I have two matrices A and B, and I need to compute the diagonal elements of the product A*B as fast as possible, and store them in a pre-allocated vector.

What’s the fastest way to do this? I mean faster than writing my own loop (i.e., maybe hitting an appropriate BLAS routine, restructuring the input if needed).

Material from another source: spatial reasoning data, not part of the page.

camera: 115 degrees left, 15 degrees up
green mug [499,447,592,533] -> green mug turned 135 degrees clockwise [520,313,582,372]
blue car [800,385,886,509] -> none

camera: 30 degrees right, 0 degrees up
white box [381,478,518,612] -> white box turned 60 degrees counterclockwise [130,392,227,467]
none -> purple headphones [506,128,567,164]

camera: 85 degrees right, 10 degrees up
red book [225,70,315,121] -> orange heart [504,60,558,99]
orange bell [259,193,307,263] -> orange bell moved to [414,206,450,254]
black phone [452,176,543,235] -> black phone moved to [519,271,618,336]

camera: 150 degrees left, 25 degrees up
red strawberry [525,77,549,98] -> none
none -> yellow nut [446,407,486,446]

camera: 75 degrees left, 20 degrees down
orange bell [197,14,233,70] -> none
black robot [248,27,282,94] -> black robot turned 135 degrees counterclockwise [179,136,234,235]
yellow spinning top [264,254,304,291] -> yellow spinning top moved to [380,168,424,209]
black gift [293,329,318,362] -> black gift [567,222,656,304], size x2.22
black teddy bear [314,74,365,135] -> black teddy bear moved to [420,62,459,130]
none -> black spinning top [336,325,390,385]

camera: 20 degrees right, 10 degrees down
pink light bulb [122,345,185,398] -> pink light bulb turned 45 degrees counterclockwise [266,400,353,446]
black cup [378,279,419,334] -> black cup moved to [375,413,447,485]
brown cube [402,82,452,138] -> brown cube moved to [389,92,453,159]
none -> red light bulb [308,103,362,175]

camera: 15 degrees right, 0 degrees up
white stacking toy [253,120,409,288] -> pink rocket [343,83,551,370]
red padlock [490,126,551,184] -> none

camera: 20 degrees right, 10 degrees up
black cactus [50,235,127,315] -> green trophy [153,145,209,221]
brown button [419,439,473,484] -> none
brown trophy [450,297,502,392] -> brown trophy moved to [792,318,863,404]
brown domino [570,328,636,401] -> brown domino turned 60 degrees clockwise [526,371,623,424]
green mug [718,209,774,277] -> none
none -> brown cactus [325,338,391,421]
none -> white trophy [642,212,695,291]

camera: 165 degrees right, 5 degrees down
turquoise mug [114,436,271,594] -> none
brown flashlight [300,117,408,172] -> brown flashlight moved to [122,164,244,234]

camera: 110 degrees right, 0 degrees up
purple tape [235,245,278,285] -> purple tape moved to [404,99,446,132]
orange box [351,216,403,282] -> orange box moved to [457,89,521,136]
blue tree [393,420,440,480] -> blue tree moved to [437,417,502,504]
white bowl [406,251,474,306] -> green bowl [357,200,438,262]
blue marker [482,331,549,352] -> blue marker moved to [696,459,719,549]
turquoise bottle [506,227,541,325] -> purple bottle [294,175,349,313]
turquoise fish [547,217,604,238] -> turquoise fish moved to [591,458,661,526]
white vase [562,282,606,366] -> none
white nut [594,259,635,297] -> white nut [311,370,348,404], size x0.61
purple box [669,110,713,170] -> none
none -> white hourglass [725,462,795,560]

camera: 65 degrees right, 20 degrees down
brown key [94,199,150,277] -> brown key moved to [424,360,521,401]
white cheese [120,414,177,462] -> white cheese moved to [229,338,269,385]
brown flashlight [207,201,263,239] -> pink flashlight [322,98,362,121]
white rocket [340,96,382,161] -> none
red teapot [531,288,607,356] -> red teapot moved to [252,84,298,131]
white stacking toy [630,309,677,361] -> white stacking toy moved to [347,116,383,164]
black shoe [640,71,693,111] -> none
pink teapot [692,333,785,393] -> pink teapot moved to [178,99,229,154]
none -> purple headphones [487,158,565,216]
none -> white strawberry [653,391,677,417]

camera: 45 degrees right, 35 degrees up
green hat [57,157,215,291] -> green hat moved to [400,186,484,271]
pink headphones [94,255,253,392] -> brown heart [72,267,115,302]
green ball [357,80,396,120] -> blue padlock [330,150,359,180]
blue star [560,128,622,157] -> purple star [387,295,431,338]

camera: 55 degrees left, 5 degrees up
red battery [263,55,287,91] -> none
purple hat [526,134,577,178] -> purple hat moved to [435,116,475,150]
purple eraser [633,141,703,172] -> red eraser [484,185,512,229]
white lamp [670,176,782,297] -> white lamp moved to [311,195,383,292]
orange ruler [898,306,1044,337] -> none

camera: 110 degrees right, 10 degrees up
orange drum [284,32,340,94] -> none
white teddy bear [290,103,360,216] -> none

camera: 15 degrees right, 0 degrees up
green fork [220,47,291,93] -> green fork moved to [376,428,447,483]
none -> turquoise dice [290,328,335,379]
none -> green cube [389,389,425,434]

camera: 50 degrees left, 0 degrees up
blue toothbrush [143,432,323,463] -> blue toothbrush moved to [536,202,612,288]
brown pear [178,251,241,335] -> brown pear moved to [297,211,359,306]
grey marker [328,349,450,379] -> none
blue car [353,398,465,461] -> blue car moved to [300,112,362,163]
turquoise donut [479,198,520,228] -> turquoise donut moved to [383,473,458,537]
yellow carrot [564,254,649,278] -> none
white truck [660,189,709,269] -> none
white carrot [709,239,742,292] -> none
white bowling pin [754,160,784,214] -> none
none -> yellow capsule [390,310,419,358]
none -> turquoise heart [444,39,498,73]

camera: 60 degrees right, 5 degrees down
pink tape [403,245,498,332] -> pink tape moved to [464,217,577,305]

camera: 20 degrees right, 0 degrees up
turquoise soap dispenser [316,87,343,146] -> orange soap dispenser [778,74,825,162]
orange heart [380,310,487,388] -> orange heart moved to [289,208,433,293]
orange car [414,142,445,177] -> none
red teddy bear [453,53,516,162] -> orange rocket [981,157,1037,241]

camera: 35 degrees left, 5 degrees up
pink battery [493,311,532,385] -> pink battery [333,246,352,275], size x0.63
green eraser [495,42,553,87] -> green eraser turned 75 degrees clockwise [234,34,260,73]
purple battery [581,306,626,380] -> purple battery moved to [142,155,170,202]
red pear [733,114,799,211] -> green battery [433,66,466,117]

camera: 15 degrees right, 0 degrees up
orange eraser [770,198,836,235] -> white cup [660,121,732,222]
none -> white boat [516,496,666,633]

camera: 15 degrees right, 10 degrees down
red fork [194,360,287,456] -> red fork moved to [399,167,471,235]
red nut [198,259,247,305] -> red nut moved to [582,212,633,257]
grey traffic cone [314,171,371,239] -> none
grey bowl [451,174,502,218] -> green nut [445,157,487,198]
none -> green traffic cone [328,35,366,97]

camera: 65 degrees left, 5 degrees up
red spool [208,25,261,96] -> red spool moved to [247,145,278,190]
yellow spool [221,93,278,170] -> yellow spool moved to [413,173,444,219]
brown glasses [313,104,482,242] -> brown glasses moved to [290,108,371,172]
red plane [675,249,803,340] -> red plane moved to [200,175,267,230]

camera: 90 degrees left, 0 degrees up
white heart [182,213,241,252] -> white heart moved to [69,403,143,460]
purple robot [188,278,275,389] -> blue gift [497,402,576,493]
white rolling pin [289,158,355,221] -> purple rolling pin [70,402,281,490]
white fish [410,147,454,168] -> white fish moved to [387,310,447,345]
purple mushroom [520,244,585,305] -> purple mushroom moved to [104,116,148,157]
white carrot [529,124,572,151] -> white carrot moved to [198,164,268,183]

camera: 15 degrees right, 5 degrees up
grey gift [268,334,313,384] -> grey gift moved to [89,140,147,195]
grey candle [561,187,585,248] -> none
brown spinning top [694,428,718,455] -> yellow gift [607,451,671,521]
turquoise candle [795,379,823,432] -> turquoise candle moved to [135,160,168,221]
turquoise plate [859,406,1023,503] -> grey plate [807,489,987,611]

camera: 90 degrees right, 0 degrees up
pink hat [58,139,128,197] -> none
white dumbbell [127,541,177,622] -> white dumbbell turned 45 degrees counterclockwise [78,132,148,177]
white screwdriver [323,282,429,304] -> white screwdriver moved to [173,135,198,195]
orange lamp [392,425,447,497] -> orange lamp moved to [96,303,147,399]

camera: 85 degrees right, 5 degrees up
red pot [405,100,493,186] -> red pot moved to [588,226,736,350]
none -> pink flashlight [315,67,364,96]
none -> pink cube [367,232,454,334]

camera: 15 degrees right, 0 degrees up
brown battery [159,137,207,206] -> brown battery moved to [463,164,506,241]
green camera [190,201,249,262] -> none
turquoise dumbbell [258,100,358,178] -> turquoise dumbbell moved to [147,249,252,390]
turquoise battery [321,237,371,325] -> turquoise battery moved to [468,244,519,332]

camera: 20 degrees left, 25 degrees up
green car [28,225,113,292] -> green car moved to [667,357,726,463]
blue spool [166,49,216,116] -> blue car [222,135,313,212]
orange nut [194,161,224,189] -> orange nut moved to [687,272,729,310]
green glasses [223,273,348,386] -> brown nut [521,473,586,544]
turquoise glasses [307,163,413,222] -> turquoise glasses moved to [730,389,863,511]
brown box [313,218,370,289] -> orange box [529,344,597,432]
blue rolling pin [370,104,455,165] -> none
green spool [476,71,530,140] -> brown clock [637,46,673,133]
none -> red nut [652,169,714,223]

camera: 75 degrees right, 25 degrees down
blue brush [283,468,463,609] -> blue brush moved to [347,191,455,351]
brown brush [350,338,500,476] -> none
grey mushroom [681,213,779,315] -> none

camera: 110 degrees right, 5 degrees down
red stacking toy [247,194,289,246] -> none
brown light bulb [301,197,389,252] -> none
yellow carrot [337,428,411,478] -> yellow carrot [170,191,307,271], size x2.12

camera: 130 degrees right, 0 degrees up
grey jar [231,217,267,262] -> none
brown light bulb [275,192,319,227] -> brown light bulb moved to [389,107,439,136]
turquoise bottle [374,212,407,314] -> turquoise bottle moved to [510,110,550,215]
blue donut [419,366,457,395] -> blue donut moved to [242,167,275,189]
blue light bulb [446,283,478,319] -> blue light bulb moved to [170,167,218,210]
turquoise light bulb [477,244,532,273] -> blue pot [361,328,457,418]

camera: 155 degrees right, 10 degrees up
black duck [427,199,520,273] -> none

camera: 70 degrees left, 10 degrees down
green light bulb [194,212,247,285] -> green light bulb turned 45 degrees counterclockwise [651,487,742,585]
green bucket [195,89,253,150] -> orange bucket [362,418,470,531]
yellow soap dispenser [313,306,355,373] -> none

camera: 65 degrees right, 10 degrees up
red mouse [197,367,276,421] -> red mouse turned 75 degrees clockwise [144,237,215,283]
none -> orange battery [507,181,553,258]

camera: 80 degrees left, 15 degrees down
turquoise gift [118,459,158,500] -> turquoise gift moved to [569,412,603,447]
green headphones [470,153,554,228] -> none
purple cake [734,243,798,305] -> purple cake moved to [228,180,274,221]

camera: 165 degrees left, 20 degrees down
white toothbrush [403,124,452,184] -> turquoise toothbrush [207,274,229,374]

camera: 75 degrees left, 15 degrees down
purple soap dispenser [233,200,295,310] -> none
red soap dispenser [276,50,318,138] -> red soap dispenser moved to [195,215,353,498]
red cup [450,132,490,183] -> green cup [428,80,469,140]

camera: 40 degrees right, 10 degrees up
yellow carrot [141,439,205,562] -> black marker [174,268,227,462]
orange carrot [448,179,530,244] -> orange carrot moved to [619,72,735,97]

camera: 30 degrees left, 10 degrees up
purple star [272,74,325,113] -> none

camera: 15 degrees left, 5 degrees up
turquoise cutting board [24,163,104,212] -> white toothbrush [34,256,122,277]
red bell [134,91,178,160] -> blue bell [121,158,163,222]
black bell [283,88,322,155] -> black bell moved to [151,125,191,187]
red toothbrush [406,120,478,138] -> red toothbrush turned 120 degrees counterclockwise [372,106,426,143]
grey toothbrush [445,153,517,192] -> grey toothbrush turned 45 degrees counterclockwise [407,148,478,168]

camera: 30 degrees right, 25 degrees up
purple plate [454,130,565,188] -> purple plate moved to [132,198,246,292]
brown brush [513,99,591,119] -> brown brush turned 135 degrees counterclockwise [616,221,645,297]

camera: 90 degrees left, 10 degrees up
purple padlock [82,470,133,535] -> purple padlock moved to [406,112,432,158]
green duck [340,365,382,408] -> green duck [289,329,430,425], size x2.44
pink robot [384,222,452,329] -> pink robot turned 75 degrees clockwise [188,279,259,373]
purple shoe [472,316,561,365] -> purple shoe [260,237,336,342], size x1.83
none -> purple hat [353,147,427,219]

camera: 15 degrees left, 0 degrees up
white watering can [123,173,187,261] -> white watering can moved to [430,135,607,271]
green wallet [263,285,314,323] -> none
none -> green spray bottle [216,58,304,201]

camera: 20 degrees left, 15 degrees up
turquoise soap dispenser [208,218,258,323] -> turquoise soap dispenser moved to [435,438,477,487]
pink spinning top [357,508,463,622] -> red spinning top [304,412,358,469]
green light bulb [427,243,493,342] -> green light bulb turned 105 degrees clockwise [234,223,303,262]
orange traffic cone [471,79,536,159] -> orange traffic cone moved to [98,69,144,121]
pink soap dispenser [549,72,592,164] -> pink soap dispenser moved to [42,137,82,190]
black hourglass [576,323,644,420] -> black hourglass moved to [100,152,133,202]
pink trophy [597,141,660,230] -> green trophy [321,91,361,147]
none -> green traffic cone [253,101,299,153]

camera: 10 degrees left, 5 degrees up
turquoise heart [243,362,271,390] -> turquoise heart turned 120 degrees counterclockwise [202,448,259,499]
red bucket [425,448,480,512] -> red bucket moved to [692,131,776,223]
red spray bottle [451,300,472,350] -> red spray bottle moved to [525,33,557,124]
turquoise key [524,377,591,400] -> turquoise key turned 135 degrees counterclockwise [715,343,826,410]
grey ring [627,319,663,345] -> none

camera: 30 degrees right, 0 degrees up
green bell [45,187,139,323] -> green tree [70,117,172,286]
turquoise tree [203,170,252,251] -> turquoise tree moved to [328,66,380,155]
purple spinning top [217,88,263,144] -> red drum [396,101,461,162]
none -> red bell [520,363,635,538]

You can use the eachrow and eachcol iterators to compute the dot products, which form the result’s diagonal.

using LinearAlgebra
A = rand(4, 4)
B = rand(4, 4)
v = similar(A, 4)

v .= dot.(eachrow(A), eachcol(B))

dot should use the corresponding strided BLAS routine.

3 Likes

Another possibility is:

tmp .= A .* B'
sum!(result, tmp)

where tmp and result are pre-allocated and of appropriate sizes

Some benchmarks.

julia> A = randn(10,10); B = randn(10, 10);

julia> tmp = randn(10, 10);

julia> function f1!(tmp, result, A, B)
       tmp .= A .* B'
       sum!(result, tmp)
       end

julia> function f2!(result, A, B)
       result .= dot.(eachrow(A), eachcol(B))
       end

julia> @btime f1!($tmp, $result, $A, $B);
  337.409 ns (0 allocations: 0 bytes)

julia> @btime f2!($result, $A, $B);
  784.857 ns (26 allocations: 1.34 KiB)

Are your matrices in your use case always only 10x10? For small sizes like this, your way is faster, but as you increase the size of your matrices, f2! should be a lot more efficient than f1!, as it will scale by O(n^2) instead of O(n^3).

Why O(n^3)? It looks like the exact same operations additions and multiplications to me, just in a different order (Note also the multiplication is broadcasted).